Türkiye’nin Afrin ve civarındaki terör gruplarına yönelik harekâtı devam ederken Yunanistan ve Kıbrıs Rum kesimi de Ege ve Akdeniz’de gerginliği tırmandırmaya devam ediyor.
Konuya ilişkin AK Parti grup toplantısında konuşan Cumhurbaşkanı Recep Tayyip Erdoğan, "Sanılmasın ki Kıbrıs açıklarındaki doğalgaz arama ve Ege'deki kayalıklarla ilgili fırsatçı girişimler dikkatimizden kaçıyor. Kıbrıs'ta ve Ege'de haddini aşanları yanlış hesap yapmamaları konusunda buradan ikaz ediyoruz. " dedi.
Erdoğan sözlerine şöyle devam etti;
BUNLARIN EFELİĞİ BİZİM ORDUMUZU GÖRENE KADAR
Biz bu devlet anlayışımızı bir kenara bırakarak buyrun diyemeyiz. Bir ölürüz bin diriliriz. Bu böyle bilinmeli. Güvenlik birimlerimiz şu anda bölgedeki gelişmeleri gerektiğinde her türlü müdahaleyi yapma yetkisiyle takip ediyoruz. Kıbrıs açıklarında faaliyet gösteren şirketlere Rum tarafına güvenerek hadlerirni aşmamalarını tavsiye ediyoruz.
Bunların efelikleri bizim ordumuzu bizim ordumuzu gemilerimizi, uçaklarımızı görene kadardır. Bizim için Afrin neyse Ege’deki Kıbrıs’taki haklarımız da odur.
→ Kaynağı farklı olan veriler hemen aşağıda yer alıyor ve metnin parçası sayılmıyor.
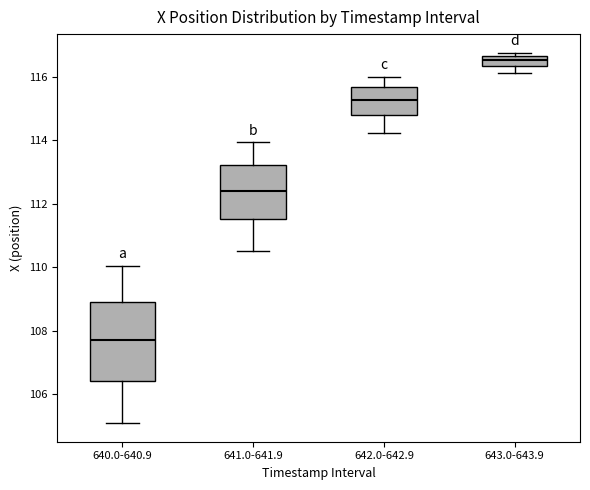

Reading left to right, read every box against the y-axis: the position of its median line, the range the box covers, and the ends of its whiskers. The values are not printed on the chart, so give them approximately, as read against the axis.

640.0-640.9: median 107.8, box 106.4 to 109.0, whiskers 105.0 to 110.0
641.0-641.9: median 112.4, box 111.6 to 113.2, whiskers 110.6 to 114.0
642.0-642.9: median 115.2, box 114.8 to 115.6, whiskers 114.2 to 116.0
643.0-643.9: median 116.6 (inside the box), box 116.4 to 116.6, whiskers 116.2 to 116.8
Zeytin Dalı operasyonunun ne kadar önemli ve doğru olduğu bölgede attığımız her adımda görülüyor. Savaş gemilerimiz, hava kuvvetlerimiz gerektiğinde her türlü müdahaleyi yapmak için yakından takip ediyorlar.
BİZİM İÇİN AFRİN NEYSE EGE'DEKİ HAKLARIMIZ DA ODUR
Stratejik ortağımız, müttefikimiz kalkıp da PYD'ye parasal desteği, silah yardımları yetmiyormuş gibi yapma kararı bizim de aldığımız ve alacağımız kararı etkileyecektir. Şunun iyi bilinmesi lazım. Türkiye bir çadır devleti değildir. Asırlara bani olan bir devlet anlayışımız vardır.
Biz gereği neyse bunu yaparız. Bir ölürüz bin diriliriz. Bu böyle bilinmeli. Savaş gemilerimiz, hava kuvvetlerimiz gerektiğinde her türlü müdahaleyi yapmak için yakından takip ediyorlar.Sadece faillerini küçültür ve seviyesiz hale getirir. Türkiye tarihten, anlaşmalardan ve uluslararası hukuktan gelen haklarının takipçisi olacaktır.
Bizim için Afrin neyse Kıbrıs'taki Ege'deki haklarımız da odur. Bu operasyon sebebiyle hala ülkemizi suçlayanlar önce bölgedeki tünellere, kulelere baştan aşağı silahlandırılmış köylere bir baksınlar. Eğer ortadaki görüntüye rağmen tüm bu hazırlıkların ülkemize yönelik olmadığını iddia edenler varsa artık onlara söyleyecek sözümüz yoktur.
RUM YÖNETİMİ GERİLİMİ TIRMANDIRIYOR
Güney Kıbrıs Rum Yönetimi, Doğu Akdeniz’i KKTC çevresi de dahil 13 ayrı parsele ayırarak doğal gaz aramaları için ruhsatlandırmıştı. Ancak ne Türkiye ne de KKTC bu parselizasyonu kabul etmemiş, bu durumun uluslararası hukuka aykırı olduğuna dair gerekli uyarıları yapmıştı.
Türkiye özellikle Rumların “3. Parsel” olarak adlandırdığı bölgeye gelmelerinin ciddi bir kriz oluşturacağını bunun yapılmaması gerektiğini daha önce deklare etmişti. Rum Yönetimi buna rağmen yabancı şirketlere doğal gaz arama ruhsatı vermeye devam ediyor.
Son olarak iki gün önce İtalyan şirketine ait Saipem 12000 adlı sondaj platformu KKTC’nin Gazimağusa açıklarındaki 3. parsele sondaj için geldi. Rum basınının yazdığına göre 3. parselde ilk kez yapılacak bu faaliyet için gelen sondaj platformu bölgedeki Türk savaş gemileri tarafından engellendi.